What this error means

npm ERR! code ERESOLVE means npm or Node.js cannot resolve the project files, package metadata, dependency graph, or module path required by the command. Check the project root, lockfile, and Node version first.

Why this happens

Node projects depend on a consistent relationship between package.json, lockfiles, installed modules, and runtime version.

For npm ERR! code ERESOLVE, local success can be misleading if node_modules is stale or the lockfile was not regenerated.

Common causes

  • Package requires a different peer dependency version
  • Framework major versions are mixed
  • Lockfile contains stale dependency choices
  • A plugin has not been updated for the installed framework

Quick fixes

  1. Run the command from the folder containing package.json.
  2. Update the conflicting packages to compatible versions, then regenerate the lockfile.
  3. Check node --version and npm --version.
  4. Use npm ci for a clean lockfile-based install when a lockfile exists.

Copy-paste commands

Check runtime versions

node --version
npm --version

Install dependencies

npm install

Clean CI-style install

npm ci

Clear npm cache

npm cache clean --force

Reset local install state

rm -rf node_modules package-lock.json
npm install

Platform-specific fixes

CI/CD

  • Prefer npm ci in CI so the build fails when package.json and package-lock.json drift apart.

Real-world fixes

  • If the error names a peer dependency, update the plugin and framework versions together.
  • If the error names a missing file, check filename casing; CI often runs on a case-sensitive filesystem.
  • Update the conflicting packages to compatible versions, then regenerate the lockfile.

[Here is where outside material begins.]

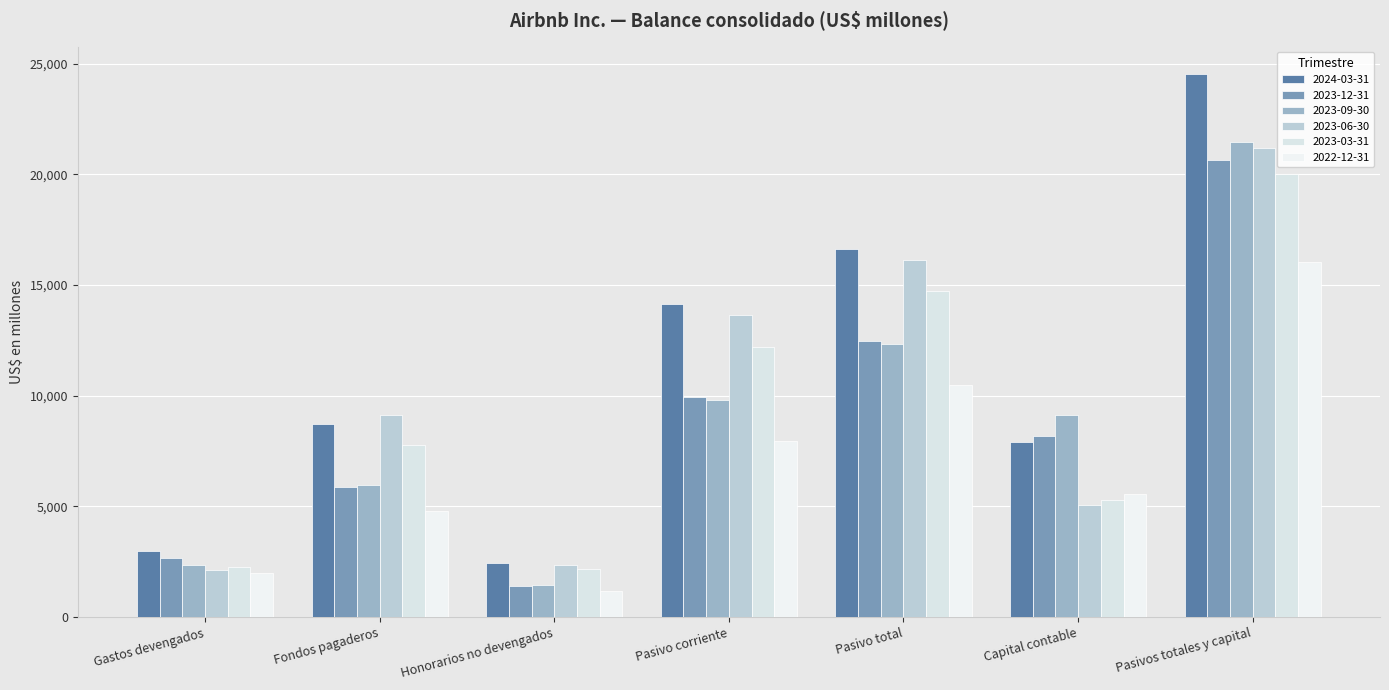

What is the value of the 2023-09-30 bar at the 1st from the left?

2368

Step-by-step troubleshooting

  1. Find the first npm ERR! code ERESOLVE occurrence in the npm output; later stack lines are often symptoms.
  2. Confirm the command is running in the intended package directory.
  3. Compare package.json and package-lock.json after dependency changes.
  4. Remove stale node_modules only after checking whether the lockfile is committed.
  5. Rerun the failing command with the same Node version used in CI or production.

How to prevent it

  • Commit lockfile changes with dependency changes.
  • Pin the project Node version in .nvmrc, .node-version, or CI configuration.
  • Use CI to catch dependency drift before deploy.